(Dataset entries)
== Segment start ==
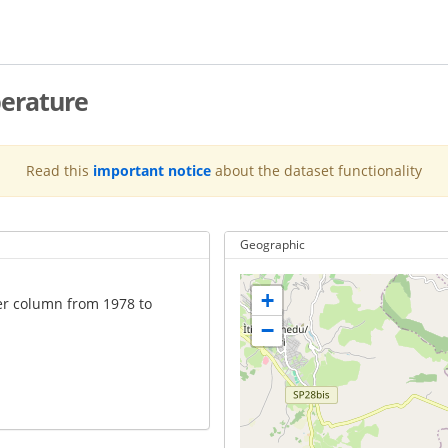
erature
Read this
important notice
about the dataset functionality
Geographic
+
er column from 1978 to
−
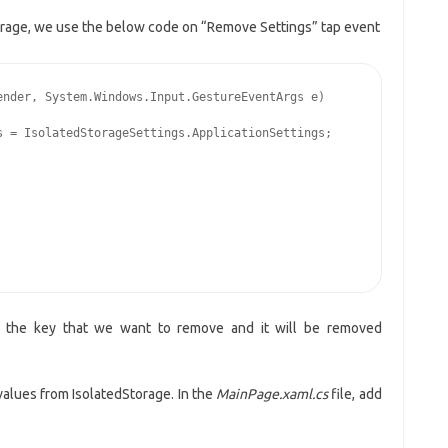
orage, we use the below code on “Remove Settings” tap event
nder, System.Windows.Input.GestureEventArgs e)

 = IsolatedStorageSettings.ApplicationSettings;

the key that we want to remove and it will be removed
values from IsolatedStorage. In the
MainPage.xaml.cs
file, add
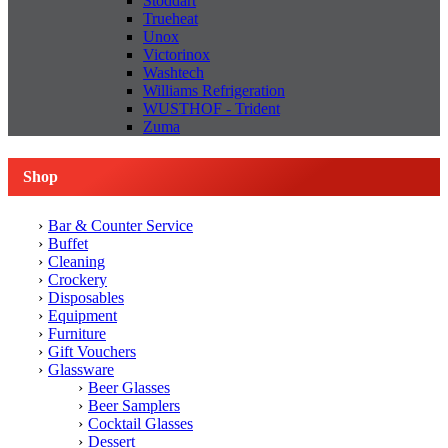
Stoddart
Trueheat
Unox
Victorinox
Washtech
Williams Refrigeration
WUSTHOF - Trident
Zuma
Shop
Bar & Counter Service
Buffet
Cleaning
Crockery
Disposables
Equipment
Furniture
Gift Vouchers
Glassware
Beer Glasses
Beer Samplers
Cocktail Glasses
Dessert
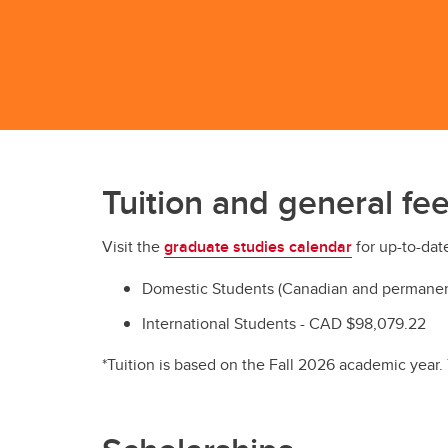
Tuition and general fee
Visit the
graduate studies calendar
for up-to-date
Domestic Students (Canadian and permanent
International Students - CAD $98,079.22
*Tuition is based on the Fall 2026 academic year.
== Segment end ==
WHAT TO DO: In all of the items above, swap "Beer" for "Wine" and write out the read text again, with nothing else changed. Leave out the picture lines.

RESULT OF THIS TASK:
erature
Read this
important notice
about the dataset functionality
Geographic
+
er column from 1978 to
−
orage, we use the below code on “Remove Settings” tap event
nder, System.Windows.Input.GestureEventArgs e)

 = IsolatedStorageSettings.ApplicationSettings;

the key that we want to remove and it will be removed
values from IsolatedStorage. In the
MainPage.xaml.cs
file, add
Stoddart
Trueheat
Unox
Victorinox
Washtech
Williams Refrigeration
WUSTHOF - Trident
Zuma
Shop
Bar & Counter Service
Buffet
Cleaning
Crockery
Disposables
Equipment
Furniture
Gift Vouchers
Glassware
Wine Glasses
Wine Samplers
Cocktail Glasses
Dessert
Tuition and general fee
Visit the
graduate studies calendar
for up-to-date
Domestic Students (Canadian and permanent
International Students - CAD $98,079.22
*Tuition is based on the Fall 2026 academic year.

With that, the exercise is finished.